Offensive Rookie of the Year
Ja’Marr Chase of the Cincinnati Bengals, profiled last week in this space and on pace for the best season by a rookie wide receiver since Randy Moss in 1998, is a prohibitive favorite at -140. His only serious challenger is New England Patriots student driver Mac Jones (+300), who looks less like a rookie quarterback than the astral projection of Coach Bill Belichick’s desire to prove that he doesn’t need Brady to be successful.
Defensive Rookie of the Year
Cowboys linebacker Micah Parsons, Giants pass rusher Azeez Ojulari, Kansas City linebacker Nick Bolton and other rookie defenders are having noteworthy seasons, but Parsons is the overwhelming favorite at +125 to win an honor traditionally bestowed on a newcomer who achieved fame during his college career and whose team is frequently on national television.

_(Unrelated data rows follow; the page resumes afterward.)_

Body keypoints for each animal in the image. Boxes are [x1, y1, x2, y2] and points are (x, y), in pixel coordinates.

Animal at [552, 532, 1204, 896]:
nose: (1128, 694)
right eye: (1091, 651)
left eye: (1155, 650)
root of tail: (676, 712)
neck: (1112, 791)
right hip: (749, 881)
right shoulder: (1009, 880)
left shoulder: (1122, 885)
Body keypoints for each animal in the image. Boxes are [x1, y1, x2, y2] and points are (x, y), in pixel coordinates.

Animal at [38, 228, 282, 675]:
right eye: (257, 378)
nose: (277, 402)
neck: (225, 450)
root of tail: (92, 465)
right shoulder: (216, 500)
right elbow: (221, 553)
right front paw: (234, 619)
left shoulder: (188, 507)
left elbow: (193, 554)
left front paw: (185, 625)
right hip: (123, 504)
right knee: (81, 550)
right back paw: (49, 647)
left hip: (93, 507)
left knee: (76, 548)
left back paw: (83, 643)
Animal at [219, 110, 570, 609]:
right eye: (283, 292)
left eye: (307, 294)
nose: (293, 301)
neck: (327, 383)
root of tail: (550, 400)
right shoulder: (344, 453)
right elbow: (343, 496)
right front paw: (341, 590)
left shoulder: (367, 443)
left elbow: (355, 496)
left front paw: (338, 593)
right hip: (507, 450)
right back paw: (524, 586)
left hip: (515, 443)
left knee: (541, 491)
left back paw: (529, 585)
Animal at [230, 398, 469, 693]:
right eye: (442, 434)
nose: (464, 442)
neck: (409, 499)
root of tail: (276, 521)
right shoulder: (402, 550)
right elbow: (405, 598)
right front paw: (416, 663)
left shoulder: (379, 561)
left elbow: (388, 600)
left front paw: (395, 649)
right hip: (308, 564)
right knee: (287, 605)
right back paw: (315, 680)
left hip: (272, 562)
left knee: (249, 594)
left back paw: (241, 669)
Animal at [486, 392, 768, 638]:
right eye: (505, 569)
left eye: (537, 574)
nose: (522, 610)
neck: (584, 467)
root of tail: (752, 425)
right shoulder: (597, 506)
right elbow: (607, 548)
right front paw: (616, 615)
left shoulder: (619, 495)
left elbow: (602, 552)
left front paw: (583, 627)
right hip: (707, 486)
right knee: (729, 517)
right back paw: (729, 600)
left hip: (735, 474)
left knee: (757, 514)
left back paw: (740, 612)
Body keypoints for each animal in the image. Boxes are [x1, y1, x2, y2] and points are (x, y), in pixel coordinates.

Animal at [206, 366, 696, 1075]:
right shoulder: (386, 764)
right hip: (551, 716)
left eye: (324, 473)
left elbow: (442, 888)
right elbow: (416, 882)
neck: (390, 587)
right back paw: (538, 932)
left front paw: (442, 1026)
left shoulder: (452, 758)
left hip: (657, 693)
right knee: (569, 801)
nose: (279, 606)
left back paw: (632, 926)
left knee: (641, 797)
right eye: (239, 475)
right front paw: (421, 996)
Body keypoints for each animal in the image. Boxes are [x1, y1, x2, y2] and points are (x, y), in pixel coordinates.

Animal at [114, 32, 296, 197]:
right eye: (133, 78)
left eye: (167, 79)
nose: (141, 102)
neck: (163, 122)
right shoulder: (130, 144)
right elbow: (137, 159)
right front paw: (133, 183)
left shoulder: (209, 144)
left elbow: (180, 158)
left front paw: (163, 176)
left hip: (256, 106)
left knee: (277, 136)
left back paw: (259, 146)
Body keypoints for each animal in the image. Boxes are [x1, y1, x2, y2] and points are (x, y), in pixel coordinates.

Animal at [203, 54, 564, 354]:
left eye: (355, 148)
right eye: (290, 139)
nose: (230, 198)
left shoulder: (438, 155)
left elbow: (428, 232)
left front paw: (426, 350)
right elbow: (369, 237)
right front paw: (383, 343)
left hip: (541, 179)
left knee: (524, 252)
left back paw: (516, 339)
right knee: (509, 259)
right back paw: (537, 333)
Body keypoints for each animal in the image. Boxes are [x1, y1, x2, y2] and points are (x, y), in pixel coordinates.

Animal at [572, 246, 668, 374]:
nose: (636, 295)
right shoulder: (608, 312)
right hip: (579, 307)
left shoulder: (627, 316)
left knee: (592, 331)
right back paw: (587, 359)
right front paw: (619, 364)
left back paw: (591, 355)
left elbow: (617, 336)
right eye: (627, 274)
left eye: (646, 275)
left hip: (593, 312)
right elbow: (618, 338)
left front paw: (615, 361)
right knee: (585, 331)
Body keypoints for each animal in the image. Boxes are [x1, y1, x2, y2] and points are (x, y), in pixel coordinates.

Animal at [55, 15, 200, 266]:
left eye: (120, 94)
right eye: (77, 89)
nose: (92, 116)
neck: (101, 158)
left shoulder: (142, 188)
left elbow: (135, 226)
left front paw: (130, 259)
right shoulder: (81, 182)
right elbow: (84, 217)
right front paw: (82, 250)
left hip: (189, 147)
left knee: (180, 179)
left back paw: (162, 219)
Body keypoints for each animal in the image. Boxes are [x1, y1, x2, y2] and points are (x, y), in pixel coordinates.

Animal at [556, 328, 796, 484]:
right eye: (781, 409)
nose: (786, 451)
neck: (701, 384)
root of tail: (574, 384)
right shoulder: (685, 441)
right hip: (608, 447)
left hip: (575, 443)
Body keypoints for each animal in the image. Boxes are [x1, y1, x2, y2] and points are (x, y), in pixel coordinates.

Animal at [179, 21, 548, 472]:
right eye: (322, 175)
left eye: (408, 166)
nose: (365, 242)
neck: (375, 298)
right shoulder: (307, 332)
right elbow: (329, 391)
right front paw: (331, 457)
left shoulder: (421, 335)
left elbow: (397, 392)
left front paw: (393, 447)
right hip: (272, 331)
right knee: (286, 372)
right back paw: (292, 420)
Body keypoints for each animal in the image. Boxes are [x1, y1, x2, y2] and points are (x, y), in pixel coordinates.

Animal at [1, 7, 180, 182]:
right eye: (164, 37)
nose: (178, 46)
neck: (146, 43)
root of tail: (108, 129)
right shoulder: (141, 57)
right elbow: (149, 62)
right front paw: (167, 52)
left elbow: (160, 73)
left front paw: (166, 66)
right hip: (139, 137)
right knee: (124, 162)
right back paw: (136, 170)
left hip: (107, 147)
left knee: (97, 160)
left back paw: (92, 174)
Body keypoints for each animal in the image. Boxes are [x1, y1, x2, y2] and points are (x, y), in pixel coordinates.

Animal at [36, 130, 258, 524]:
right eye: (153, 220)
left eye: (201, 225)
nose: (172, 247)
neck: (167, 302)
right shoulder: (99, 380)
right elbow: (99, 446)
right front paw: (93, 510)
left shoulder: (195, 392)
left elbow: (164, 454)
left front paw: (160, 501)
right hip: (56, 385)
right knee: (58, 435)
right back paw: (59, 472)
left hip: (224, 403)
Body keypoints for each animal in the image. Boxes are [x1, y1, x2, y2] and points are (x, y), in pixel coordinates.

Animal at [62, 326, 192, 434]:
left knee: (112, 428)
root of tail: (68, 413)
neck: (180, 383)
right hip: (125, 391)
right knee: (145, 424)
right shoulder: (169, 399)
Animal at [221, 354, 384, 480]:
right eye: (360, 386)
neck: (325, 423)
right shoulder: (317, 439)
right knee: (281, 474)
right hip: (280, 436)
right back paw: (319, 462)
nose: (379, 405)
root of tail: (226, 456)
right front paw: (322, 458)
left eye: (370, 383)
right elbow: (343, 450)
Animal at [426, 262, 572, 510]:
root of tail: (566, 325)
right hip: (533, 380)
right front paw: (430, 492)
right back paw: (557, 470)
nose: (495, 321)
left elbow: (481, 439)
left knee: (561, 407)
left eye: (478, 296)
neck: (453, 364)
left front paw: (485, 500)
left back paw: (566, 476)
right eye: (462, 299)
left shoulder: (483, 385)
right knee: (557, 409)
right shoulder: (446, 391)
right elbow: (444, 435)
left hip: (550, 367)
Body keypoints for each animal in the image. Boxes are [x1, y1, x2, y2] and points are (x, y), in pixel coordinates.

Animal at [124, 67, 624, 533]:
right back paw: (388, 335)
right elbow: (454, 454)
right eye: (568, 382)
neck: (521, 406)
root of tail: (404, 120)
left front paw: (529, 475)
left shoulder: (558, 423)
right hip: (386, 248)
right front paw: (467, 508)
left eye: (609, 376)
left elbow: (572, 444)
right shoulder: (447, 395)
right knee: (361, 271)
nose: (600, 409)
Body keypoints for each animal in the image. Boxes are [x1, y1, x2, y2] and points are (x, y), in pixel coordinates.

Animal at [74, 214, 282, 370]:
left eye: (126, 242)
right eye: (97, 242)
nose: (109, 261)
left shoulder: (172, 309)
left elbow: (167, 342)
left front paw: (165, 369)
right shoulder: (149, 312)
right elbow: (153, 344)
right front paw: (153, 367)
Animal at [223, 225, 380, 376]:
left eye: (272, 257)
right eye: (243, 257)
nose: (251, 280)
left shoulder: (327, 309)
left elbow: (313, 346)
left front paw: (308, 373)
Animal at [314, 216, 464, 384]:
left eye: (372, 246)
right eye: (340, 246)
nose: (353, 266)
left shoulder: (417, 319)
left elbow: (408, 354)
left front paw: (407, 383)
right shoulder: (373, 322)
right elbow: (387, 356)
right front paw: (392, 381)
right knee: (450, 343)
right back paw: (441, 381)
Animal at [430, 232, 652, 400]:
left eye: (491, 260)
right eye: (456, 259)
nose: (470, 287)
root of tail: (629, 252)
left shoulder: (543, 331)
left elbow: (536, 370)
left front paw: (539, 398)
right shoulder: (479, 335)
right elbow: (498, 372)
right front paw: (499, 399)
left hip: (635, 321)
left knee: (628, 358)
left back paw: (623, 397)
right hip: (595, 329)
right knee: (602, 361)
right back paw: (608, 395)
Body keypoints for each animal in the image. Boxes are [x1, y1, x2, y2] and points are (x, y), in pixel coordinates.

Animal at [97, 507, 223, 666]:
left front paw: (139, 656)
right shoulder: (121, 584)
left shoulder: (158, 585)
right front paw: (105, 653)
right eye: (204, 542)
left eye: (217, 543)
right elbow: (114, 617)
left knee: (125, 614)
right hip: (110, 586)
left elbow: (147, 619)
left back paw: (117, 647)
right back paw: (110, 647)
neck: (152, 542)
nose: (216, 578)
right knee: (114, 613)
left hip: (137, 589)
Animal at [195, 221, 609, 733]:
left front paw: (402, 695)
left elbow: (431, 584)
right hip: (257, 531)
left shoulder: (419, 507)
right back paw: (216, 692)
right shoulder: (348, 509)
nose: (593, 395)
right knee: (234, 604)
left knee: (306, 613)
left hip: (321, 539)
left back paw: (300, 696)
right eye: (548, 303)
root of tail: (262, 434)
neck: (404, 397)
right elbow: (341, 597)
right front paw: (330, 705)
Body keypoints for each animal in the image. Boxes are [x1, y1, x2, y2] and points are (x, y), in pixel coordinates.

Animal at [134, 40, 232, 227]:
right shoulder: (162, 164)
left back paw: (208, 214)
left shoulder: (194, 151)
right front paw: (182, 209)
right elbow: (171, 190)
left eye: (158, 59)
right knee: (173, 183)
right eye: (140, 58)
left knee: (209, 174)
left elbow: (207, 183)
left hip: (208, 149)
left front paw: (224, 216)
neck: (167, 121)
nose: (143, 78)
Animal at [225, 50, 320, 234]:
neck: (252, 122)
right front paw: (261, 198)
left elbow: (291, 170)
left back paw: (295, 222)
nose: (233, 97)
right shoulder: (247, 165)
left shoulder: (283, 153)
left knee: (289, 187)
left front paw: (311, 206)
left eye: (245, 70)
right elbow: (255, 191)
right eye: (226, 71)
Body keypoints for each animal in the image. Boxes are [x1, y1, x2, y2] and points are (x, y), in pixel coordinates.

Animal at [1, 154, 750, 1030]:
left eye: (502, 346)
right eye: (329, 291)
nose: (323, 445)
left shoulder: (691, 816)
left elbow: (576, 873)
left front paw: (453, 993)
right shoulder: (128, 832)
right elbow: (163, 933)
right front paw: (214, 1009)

Comeback Player of the Year
Dak Prescott returned from last year’s ankle injury to shake a Cowboys team that spent all of 2020 watching Netflix in their pajamas out of their doldrums. Despite the calf injury that sidelined him last week, Prescott is a prohibitive lock at -500 to receive this honor.
Coach of the Year
The frontrunners of a crowded field include Kliff Kingsbury (+700), whose Cardinals emerged as contenders this year; Brandon Staley, whose odds (+700) may be fading along with his Chargers; Sean McVay (+950), who has revitalized the Rams with Stafford’s help; and Zac Taylor (+1200), the architect of the suddenly relevant Bengals.
The odds that Coach of the Year honors will go to anyone but a millennial wunderkind with the meticulously manscaped features of a personal trainer at an overpriced fitness center appeared astronomical before Mike McCarthy (+600) crept to the front of the field by leading the Cowboys to victory over the Minnesota Vikings without Prescott.
In fact, the only thing standing between the Cowboys and a sweep of most of the N.F.L.’s postseason honors may be some sort of melodramatic team-wide late-season swoon. In other words, all of the award races remain very much in play.